Dominannya bahan bakar pembangkit listrik menggunakan fosil (minyak bumi dan batu bara) membuatnya semakin menipis, sementara laju konsumsi cenderung terus naik. Dampaknya juga akan menghasilkan isu gas rumah kaca akibat gas pembuangan pembakaran bahan bakar fosil. Berangkat dari hal tersebut, perlu mengembangkan sumber baru guna memenuhi kebutuhan listrik, khususnya di Provinsi Kalimantan Barat. Energi nuklir yang menjadi salah satu alternatif sumer terbarukan serta lebih ramah lingkungan dalam menghasilkan sumber listrik. Pembangunan serta lokasi tapak tengah di kaji lebih lanjut oleh BATAN pada Provinsi Kalimantan Barat untuk didirikannya Pembangkit Listrik Tenaga Nuklir (PLTN). Ada beberapa asas pengaturan atau asas dalam penyelenggaraan ini, sebagai berikut:

2.2.1. Asas Penghormatan HAM

Penghormatan HAM berkaitan dengan pemangunan pembangkit listrik dengan energi baru karena hakekatnya pembangunan nasional bertujuan untuk meningkatkan kesejahteraan rakyat. Penyediaan listrik yang dihasilkan didistribusi dengan adil serta akses memakainya yang terjangkau adalah bentuk penghargaan terhadap HAM.

2.2.2. Asas Berkelanjutan dan Berwawasan Lingkungan

Isu berkelanjutan dan wawasan lingkungan dalam pemanfaatan sumber daya energi akan semakin menguat seiring dengan meningkatnya masalah perubahan iklim serta kuatnya tekanan akan pengelolaan sumber daya dengan memperhatikan aspek ekologis. Pada dasarnya, keberlanjutan mencakup aspek ekonomi, lingkungan, dan sosio-kultural. Dengan demikian, pembangunan PLTN di Kalimantan Barat merujuk pada upaya efisiensi, bermanfaat secara ekonomi, konservasi sumber daya, dan menekan emisi gas rumah kaca secara lintas-generasi.

2.2.3. Asas Kemandirian dan Berkedaulatan

Asas kemandirian diartikan bahwa pengadaan Pembangkit Listrik Tenaga Nuklir (PLTN) berorientasi pada upaya penignkatan kualitas manajemen negara dalam menyediakan fasilitas untuk masyarakat serta berorientasi pada kepentingan nasional. Dalam mendistribusikan listrik, Negara Indonesia harus berupaya untuk bisa memenuhi kebutuhan masyarakatnya secara mandiri dan tidak bergantung pada negara lain. Sementara itu, asas kedaulatan diartikan dengan pembangunan dan pengelolaan PLTN harus berlandaskan pada upaya penegakkan kedaulatan negara.

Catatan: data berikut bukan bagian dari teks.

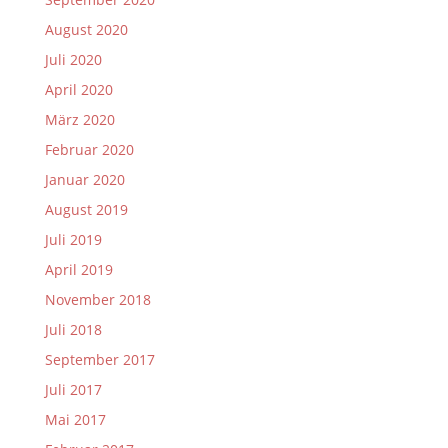
August 2020
Juli 2020
April 2020
März 2020
Februar 2020
Januar 2020
August 2019
Juli 2019
April 2019
November 2018
Juli 2018
September 2017
Juli 2017
Mai 2017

2.2.4. Asas Manfaat, Keadilan, dan Keseimbangan

Pembangunan PLTN di Kalimantan Barat harus memberikan manfaat secara adil bagi semua pemangku kepentingan yang terlibat sesuai dengan perannya masing-masing. Pandangan ini sejalan dengan konsepsi pengelolaan SDA secara terintegrasi yang dapat dimaknai dengan proses pengelolaan SDA yang berkelanjutan dan memenuhi kepentingan semua pemangku kepentingan. Asas ini diciptakan berdasar pada tujuannya, yaitu sebagai upaya untuk meningkatkan kesejahteraan masyarakat melalui peningkatan pendapatan masyarakat, pemerintah, dan membuat lapangan pekerjaan.

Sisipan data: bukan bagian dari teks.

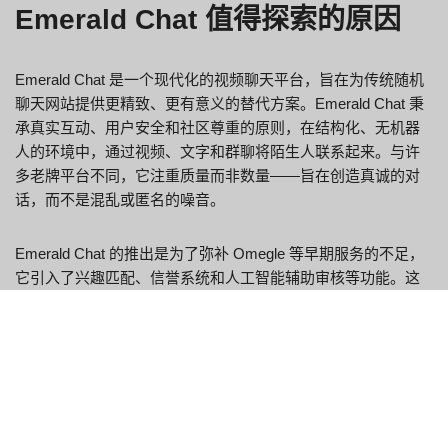
Emerald Chat 值得探索的原因
Emerald Chat 是一个现代化的视频聊天平台，旨在为传统随机
聊天网站提供更精致、更有意义的替代方案。Emerald Chat 秉
承真实互动、用户安全和社区尊重的原则，在结构化、无机器
人的环境中，通过视频、文字和群聊将陌生人联系起来。与许
多老牌平台不同，它注重质量而非数量——旨在创造真诚的对
话，而不是混乱或匿名的噪音。
Emerald Chat 的推出是为了弥补 Omegle 等早期服务的不足，
它引入了兴趣匹配、信誉系统和人工智能辅助审核等功能。这
些工具不仅可以帮助用户找到更合适的聊天伙伴，还能积极营
造尊重和互动的氛围。
Emerald Chat：您需要了解的好
处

2.2.5. Asas Transparansi dan Akuntabilitas

Pada dasarnya, pemerintah Republik Indonesia berperan dengan kepentingan yang sangat tinggi dalam pengelolaan sumber daya, termasuk nuklir. Pemanfaatan dan pengusahaannya harus dilakukan secara terbuka dan bertanggung jawab. Pemanfaatan sumber energi nuklir sebesar-besarnya untuk kesejahteraan rakyat.